Ainsi disait Daniel Pézeril dans une homélie prononcée en 1973 : «Chacun de nous a son histoire. Depuis vingt ans surtout, le bien-être de notre société s'accroît à vue d'œil (...). Et pourtant les gens s'inquiètent comme jamais : comment vivrons-nous demain ? Aurons-nous du travail ? Où logerons-nous ? Quel sera le prix de la vie ? Que vont devenir les enfants ?» Ces interrogations angoissées sont les mêmes plus de quarante ans après.

«Il est certain, poursuivait Mgr Pézeril, que la prospérité n'est garantie ni aux individus ni aux peuples, que trop souvent la réussite se fait au détriment des autres. Partout sur la terre grandit le sentiment d'insécurité et de frustration. Les autorités internationales se concertent et s'agitent. Chacun se demande : "Qu'en sera-t-il demain du bonheur du monde ?".» Oui, qu'en sera-t-il ? Face à la montée des périls, il y a péril en la demeure.

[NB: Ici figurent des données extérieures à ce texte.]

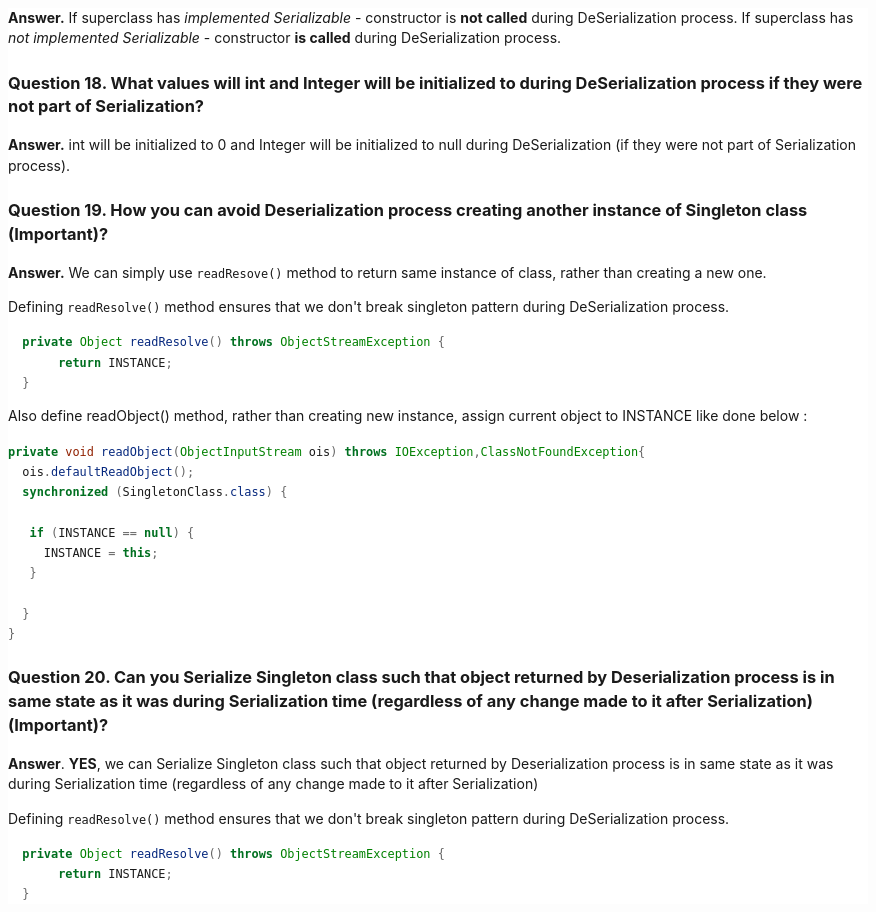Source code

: **Answer.**  If superclass has *implemented Serializable* - constructor is **not called** during DeSerialization process.
If superclass has *not implemented Serializable* - constructor **is called** during DeSerialization process.

### Question 18. What values will int and Integer will be initialized to during DeSerialization process if they were not part of Serialization?

**Answer.**  int will be initialized to 0 and Integer will be initialized to null during DeSerialization (if they were not part of Serialization process).

### Question 19. How you can avoid Deserialization process creating another instance of Singleton class (Important)?

**Answer.** We can simply use ``readResove()`` method to return same instance of class, rather than creating a new one.

Defining ``readResolve()`` method ensures that we don't break singleton pattern during DeSerialization process.
```java
  private Object readResolve() throws ObjectStreamException {
       return INSTANCE;
  }
```

Also define readObject() method, rather than creating new instance, assign current object to INSTANCE like done below :
```java
private void readObject(ObjectInputStream ois) throws IOException,ClassNotFoundException{
  ois.defaultReadObject();
  synchronized (SingletonClass.class) {
   
   if (INSTANCE == null) {
     INSTANCE = this;
   }
  
  }
}
```

### Question 20. Can you Serialize Singleton class such that object returned by Deserialization process  is in same state as it was during Serialization time (regardless of any change made to it after Serialization)  (Important)?

**Answer**. **YES**, we can Serialize Singleton class such that object returned by Deserialization process is in same state as it was during Serialization time (regardless of any change made to it after Serialization) 


Defining ``readResolve()`` method ensures that we don't break singleton pattern during DeSerialization process.

```java   
  private Object readResolve() throws ObjectStreamException {
       return INSTANCE;
  }
```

«La guerre de l'argent» comme disait Julien Green, exerce ses ravages. L'air est lourd de menaces. Il faut agir vite. Le monde se défait et nous file entre les doigts. Mais que faire quand c'est ce monde même qui encourage les mauvais instincts de l'homme ? Daniel Pézeril s'interrogeait : «Comment rassembler les hommes avec ce qui divise, c'est-à-dire l'arrivisme, l'argent, l'orgueil, la possession d'autrui, le ressentiment, la haine ?».

Le monde a besoin d'unité, pas d'uniformité. Pour Julien Green, «le monde pour se sauver n'a qu'une issue de secours : (...) l'amour». «(...) De toute évidence, ce qui peut unir tous les hommes est ce grand mystère qui est l'Amour, car les différences disparaissent dans l'amour» écrivait-il. «Aimer, c'est ne plus comparer» disait Bernard Grasset. La vraie paix - la concorde, pas le calme - ne peut venir que de l'accueil bienveillant de la différence.